In this short article, we will move away from focusing on comparing parts of Minneapolis and instead zoom out to see how different groups in Minneapolis are doing in general. We want to add to our knowledge of Minneapolis by seeing what group is doing better economically. Thus, we will use median household income as our metric for this posting.
This is a bit of a silly question, but without looking at Figure 1 (if you haven’t looked at it yet and I won’t blame you if you did), and considering the past few articles and the metric we’re using for this post, which group do you think is doing the best economically in Minneapolis?

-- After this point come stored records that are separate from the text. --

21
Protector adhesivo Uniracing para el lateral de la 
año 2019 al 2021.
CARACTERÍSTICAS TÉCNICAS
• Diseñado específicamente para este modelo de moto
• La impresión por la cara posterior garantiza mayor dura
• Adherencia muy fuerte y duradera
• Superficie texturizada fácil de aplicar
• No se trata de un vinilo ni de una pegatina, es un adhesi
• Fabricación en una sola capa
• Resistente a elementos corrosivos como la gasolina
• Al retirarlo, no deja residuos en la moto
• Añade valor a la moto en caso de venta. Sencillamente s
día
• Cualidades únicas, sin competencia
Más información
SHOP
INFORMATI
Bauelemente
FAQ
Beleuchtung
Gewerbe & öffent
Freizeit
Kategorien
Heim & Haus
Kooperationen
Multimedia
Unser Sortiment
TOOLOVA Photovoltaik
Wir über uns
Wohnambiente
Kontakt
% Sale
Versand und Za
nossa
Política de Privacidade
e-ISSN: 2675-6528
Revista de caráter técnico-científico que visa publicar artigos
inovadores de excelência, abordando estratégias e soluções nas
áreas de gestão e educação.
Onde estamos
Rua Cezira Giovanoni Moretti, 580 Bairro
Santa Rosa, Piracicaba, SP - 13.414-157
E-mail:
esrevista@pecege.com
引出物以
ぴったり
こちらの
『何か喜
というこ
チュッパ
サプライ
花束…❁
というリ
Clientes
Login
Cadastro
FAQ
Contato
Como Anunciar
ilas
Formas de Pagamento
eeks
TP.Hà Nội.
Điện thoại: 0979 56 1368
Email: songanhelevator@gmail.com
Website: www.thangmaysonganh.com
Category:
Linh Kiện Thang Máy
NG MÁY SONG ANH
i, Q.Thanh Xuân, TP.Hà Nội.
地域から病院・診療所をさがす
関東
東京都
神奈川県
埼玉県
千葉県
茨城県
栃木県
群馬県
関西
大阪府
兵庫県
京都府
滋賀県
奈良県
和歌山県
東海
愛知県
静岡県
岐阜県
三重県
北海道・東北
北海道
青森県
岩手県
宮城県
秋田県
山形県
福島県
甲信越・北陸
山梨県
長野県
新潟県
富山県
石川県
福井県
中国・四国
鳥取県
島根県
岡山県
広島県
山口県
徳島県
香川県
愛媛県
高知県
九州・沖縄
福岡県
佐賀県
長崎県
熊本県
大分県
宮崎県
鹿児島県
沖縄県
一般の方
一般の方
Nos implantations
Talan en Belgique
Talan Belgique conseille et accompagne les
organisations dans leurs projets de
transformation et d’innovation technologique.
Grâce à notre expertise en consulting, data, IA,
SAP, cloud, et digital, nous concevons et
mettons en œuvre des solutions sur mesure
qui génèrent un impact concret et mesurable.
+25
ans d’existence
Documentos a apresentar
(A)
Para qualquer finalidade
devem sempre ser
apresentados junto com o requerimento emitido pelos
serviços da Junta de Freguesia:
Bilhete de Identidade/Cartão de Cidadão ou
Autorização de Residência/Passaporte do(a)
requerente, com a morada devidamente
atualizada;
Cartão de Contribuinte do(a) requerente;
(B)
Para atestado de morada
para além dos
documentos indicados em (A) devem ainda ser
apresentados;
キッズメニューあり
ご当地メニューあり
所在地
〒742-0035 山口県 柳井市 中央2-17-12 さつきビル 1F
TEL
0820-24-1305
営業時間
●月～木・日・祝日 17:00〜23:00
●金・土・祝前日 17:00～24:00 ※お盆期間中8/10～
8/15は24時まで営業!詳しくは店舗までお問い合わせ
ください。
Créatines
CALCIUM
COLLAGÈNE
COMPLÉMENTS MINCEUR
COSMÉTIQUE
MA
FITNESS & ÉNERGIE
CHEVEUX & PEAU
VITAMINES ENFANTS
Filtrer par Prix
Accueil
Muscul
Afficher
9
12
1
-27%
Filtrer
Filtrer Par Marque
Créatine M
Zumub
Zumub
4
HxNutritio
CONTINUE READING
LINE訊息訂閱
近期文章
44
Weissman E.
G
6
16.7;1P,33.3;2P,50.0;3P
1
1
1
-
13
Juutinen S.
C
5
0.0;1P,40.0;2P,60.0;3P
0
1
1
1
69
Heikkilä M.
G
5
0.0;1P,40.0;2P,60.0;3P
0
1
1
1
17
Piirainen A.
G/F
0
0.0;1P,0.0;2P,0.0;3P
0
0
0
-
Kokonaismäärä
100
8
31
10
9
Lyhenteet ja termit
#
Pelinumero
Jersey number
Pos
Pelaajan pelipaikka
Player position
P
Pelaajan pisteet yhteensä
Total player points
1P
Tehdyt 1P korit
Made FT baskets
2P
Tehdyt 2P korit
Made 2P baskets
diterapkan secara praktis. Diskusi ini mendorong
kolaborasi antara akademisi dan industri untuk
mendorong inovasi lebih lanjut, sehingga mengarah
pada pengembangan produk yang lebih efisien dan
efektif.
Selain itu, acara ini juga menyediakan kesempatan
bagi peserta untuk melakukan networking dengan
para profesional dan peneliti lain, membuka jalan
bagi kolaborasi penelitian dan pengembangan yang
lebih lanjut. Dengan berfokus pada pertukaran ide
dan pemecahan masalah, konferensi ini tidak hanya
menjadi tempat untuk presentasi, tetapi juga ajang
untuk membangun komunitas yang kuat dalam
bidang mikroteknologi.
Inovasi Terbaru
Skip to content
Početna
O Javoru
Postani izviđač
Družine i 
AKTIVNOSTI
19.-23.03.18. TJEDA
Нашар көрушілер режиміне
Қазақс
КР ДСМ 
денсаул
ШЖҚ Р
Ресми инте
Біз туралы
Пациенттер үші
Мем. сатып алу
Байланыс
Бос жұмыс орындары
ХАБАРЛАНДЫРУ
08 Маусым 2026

If you guessed “white” households, then you are correct. I’m sure there was some unfortunate intuition in your reasoning. But nonetheless and as the graph shows us, 42 percent of “white” households in 2013 had a median household income greater than $75 thousand, which was the largest proportion of the four groups.
Following “white” households, about 26 percent of both Asian and Hispanic/Latino households had a median household income greater than $75 thousand in 2013. And last, about 11 percent of “black” households had a median household income greater than $75 thousand in that same year.
As we can see, there was quite a difference between “white” households and Asian and Hispanic/Latino households, and a remarkable difference between “white” households and “black” households. 16 percent and 31 percent, respectively, is not exactly close.
Adding to our already established knowledge of Minneapolis, we are beginning to see some trends emerge in our work. Information like this will eventually allow us to be able to analyze the Urban Dynamics of Minneapolis.